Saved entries

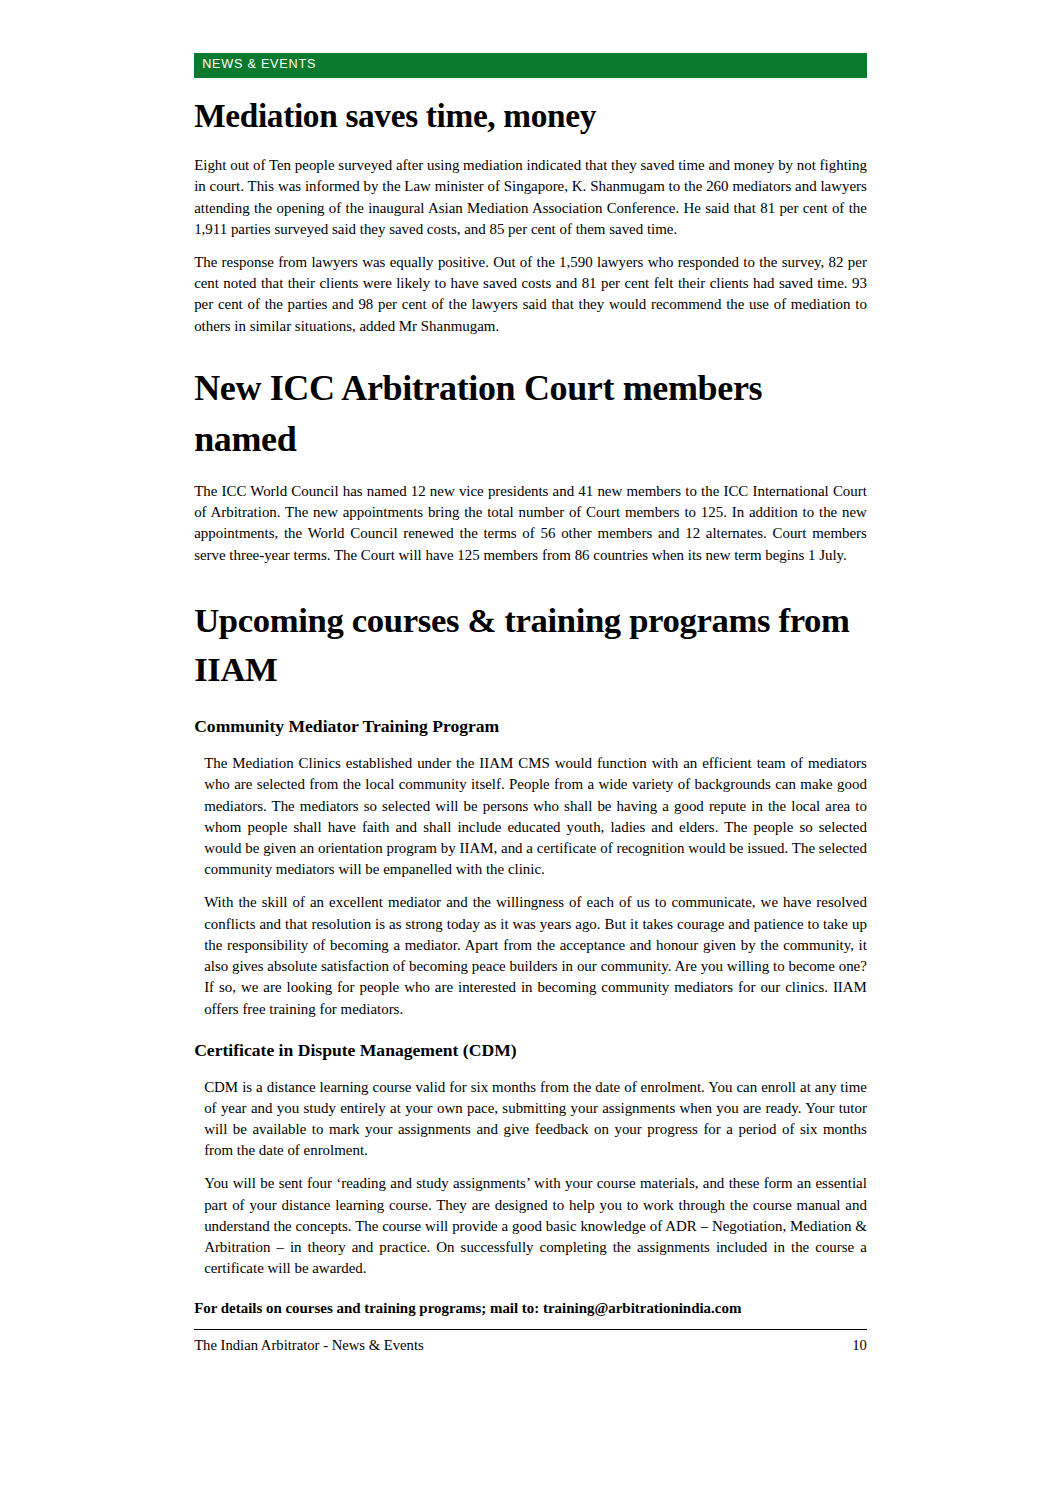NEWS & EVENTS
Mediation saves time, money
Eight out of Ten people surveyed after using mediation indicated that they saved time and money by not fighting in court. This was informed by the Law minister of Singapore, K. Shanmugam to the 260 mediators and lawyers attending the opening of the inaugural Asian Mediation Association Conference. He said that 81 per cent of the 1,911 parties surveyed said they saved costs, and 85 per cent of them saved time.
The response from lawyers was equally positive. Out of the 1,590 lawyers who responded to the survey, 82 per cent noted that their clients were likely to have saved costs and 81 per cent felt their clients had saved time. 93 per cent of the parties and 98 per cent of the lawyers said that they would recommend the use of mediation to others in similar situations, added Mr Shanmugam.
New ICC Arbitration Court members named
The ICC World Council has named 12 new vice presidents and 41 new members to the ICC International Court of Arbitration. The new appointments bring the total number of Court members to 125. In addition to the new appointments, the World Council renewed the terms of 56 other members and 12 alternates. Court members serve three-year terms. The Court will have 125 members from 86 countries when its new term begins 1 July.
Upcoming courses & training programs from IIAM
Community Mediator Training Program
The Mediation Clinics established under the IIAM CMS would function with an efficient team of mediators who are selected from the local community itself. People from a wide variety of backgrounds can make good mediators. The mediators so selected will be persons who shall be having a good repute in the local area to whom people shall have faith and shall include educated youth, ladies and elders. The people so selected would be given an orientation program by IIAM, and a certificate of recognition would be issued. The selected community mediators will be empanelled with the clinic.
With the skill of an excellent mediator and the willingness of each of us to communicate, we have resolved conflicts and that resolution is as strong today as it was years ago. But it takes courage and patience to take up the responsibility of becoming a mediator. Apart from the acceptance and honour given by the community, it also gives absolute satisfaction of becoming peace builders in our community. Are you willing to become one? If so, we are looking for people who are interested in becoming community mediators for our clinics. IIAM offers free training for mediators.
Certificate in Dispute Management (CDM)
CDM is a distance learning course valid for six months from the date of enrolment. You can enroll at any time of year and you study entirely at your own pace, submitting your assignments when you are ready. Your tutor will be available to mark your assignments and give feedback on your progress for a period of six months from the date of enrolment.
You will be sent four ‘reading and study assignments’ with your course materials, and these form an essential part of your distance learning course. They are designed to help you to work through the course manual and understand the concepts. The course will provide a good basic knowledge of ADR – Negotiation, Mediation & Arbitration – in theory and practice. On successfully completing the assignments included in the course a certificate will be awarded.
For details on courses and training programs; mail to: training@arbitrationindia.com
The Indian Arbitrator - News & Events 10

**YOUR GOAL:** Please print the lines above exactly, beginning at the first line of the entries and ending at the line holding "Eight out of", and leave the pictures out.

**ANSWER BOX:**
NEWS & EVENTS
Mediation saves time, money
Eight out of Ten people surveyed after using mediation indicated that they saved time and money by not fighting in court. This was informed by the Law minister of Singapore, K. Shanmugam to the 260 mediators and lawyers attending the opening of the inaugural Asian Mediation Association Conference. He said that 81 per cent of the 1,911 parties surveyed said they saved costs, and 85 per cent of them saved time.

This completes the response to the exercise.